■ **What this task involves**
Return all the data verbatim but without images.

■ **Input data**
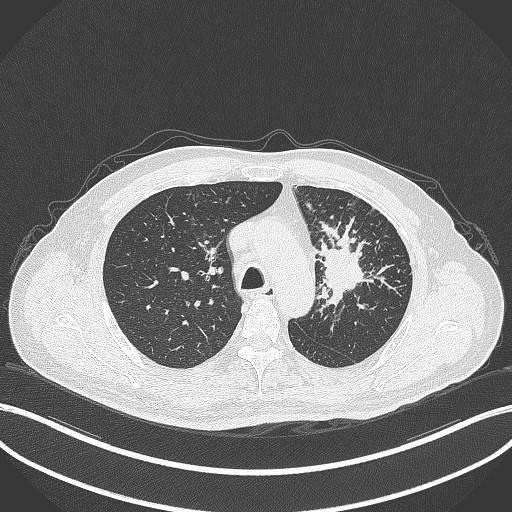
Chest CT, one axial slice; position 254 of 386 along the scan axis; lung window (W 1500 / L -600 HU); 1 mm slice thickness; 512 × 512 image matrix. Patient: male, 69 years. Case-level facts recorded for this patient, not image findings: clinical TNM (as recorded): T2a N2 M0.
Annotated regions visible in this slice (rectangle marked by the reading radiologist):
- lung tumour (recorded histology: adenocarcinoma): bounding box [x1, y1, x2, y2] px = [312, 230, 365, 312]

■ **Task output**
Chest CT, one axial slice; position 254 of 386 along the scan axis; lung window (W 1500 / L -600 HU); 1 mm slice thickness; 512 × 512 image matrix. Patient: male, 69 years. Case-level facts recorded for this patient, not image findings: clinical TNM (as recorded): T2a N2 M0.
Annotated regions visible in this slice (rectangle marked by the reading radiologist):
- lung tumour (recorded histology: adenocarcinoma): bounding box [x1, y1, x2, y2] px = [312, 230, 365, 312]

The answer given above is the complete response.